Of the entries below, restate word for word only the section that runs from the line with "Operational since mid-April" to the line with "Responses to this", counting both ends.

(Dataset records begins)

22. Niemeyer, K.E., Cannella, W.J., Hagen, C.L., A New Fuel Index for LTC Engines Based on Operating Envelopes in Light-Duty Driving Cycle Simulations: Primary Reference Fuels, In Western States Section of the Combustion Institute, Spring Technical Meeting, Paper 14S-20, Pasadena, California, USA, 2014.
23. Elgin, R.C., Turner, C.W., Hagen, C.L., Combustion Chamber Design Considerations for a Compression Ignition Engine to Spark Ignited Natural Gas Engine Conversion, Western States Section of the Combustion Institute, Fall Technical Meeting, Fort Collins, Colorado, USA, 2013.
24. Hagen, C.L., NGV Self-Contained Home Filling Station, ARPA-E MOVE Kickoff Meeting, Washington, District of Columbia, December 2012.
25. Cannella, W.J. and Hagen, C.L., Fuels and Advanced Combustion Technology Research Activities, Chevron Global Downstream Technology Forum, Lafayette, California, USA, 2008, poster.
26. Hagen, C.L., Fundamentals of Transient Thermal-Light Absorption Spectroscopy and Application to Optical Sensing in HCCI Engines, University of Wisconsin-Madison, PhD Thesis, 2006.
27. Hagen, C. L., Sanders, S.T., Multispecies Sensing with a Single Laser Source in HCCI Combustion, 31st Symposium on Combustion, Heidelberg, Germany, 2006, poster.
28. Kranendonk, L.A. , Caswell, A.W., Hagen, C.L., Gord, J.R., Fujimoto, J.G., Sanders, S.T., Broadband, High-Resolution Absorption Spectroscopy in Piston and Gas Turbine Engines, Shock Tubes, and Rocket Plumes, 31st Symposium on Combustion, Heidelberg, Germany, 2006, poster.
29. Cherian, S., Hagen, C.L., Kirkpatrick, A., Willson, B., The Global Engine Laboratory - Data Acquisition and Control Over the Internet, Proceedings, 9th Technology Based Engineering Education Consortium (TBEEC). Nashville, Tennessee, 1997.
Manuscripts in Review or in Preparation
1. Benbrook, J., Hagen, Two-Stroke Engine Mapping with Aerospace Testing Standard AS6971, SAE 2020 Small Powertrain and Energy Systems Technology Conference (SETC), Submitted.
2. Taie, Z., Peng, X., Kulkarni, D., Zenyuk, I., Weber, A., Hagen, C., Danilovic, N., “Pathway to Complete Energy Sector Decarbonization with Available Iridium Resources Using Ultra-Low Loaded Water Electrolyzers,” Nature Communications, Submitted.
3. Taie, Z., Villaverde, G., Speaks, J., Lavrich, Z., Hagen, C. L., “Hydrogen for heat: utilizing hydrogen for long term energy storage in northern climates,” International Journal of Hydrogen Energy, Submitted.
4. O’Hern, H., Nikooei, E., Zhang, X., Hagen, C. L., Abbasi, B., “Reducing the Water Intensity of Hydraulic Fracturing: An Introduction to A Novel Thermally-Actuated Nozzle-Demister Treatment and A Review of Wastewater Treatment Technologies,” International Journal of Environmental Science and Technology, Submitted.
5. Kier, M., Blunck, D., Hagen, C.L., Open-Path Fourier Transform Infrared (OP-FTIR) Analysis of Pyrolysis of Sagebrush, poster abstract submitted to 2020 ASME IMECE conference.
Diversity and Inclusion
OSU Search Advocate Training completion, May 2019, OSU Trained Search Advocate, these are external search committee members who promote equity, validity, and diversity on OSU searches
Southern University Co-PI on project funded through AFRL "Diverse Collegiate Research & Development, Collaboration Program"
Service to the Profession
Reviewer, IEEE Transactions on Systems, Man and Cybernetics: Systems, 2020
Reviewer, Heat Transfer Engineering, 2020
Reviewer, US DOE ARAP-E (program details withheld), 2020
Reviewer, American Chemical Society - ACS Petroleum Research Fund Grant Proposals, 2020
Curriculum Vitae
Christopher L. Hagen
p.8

(Dataset records ends)
(Dataset records begins)

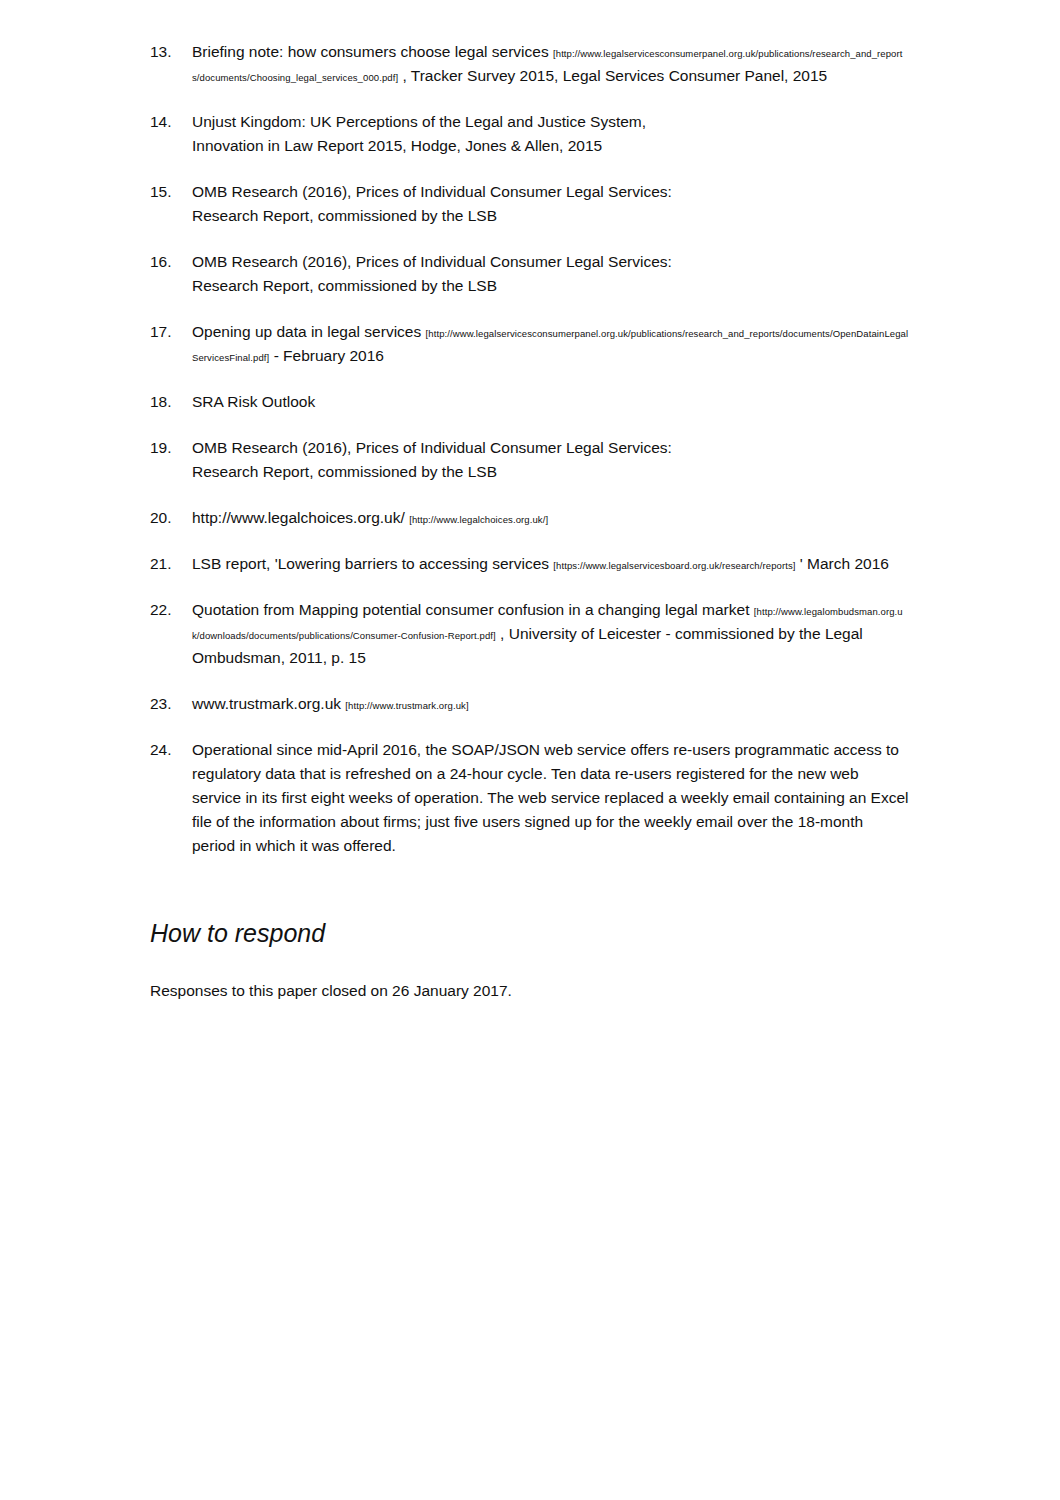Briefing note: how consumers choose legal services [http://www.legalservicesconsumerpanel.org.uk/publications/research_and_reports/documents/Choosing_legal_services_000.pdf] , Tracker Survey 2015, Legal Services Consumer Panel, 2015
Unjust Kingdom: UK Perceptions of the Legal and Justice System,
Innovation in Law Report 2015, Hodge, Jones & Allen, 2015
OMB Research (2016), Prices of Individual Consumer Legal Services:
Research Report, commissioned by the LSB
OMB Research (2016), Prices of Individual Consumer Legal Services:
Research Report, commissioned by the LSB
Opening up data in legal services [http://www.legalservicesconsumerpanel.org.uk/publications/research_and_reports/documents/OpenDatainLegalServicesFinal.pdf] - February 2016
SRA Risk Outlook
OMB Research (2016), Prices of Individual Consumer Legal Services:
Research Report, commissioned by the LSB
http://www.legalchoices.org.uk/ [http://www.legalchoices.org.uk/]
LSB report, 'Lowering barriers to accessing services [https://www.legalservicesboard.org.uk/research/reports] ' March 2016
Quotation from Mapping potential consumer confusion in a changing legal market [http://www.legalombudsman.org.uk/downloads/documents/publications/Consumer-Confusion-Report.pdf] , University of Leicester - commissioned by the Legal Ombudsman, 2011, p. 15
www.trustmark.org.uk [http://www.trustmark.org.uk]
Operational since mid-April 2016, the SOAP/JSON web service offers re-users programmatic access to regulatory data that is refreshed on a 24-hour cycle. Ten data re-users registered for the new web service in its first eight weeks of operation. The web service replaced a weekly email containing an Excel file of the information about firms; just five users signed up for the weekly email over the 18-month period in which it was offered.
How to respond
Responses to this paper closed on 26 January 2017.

(Dataset records ends)

[Answer to this exercise]:
Operational since mid-April 2016, the SOAP/JSON web service offers re-users programmatic access to regulatory data that is refreshed on a 24-hour cycle. Ten data re-users registered for the new web service in its first eight weeks of operation. The web service replaced a weekly email containing an Excel file of the information about firms; just five users signed up for the weekly email over the 18-month period in which it was offered.
How to respond
Responses to this paper closed on 26 January 2017.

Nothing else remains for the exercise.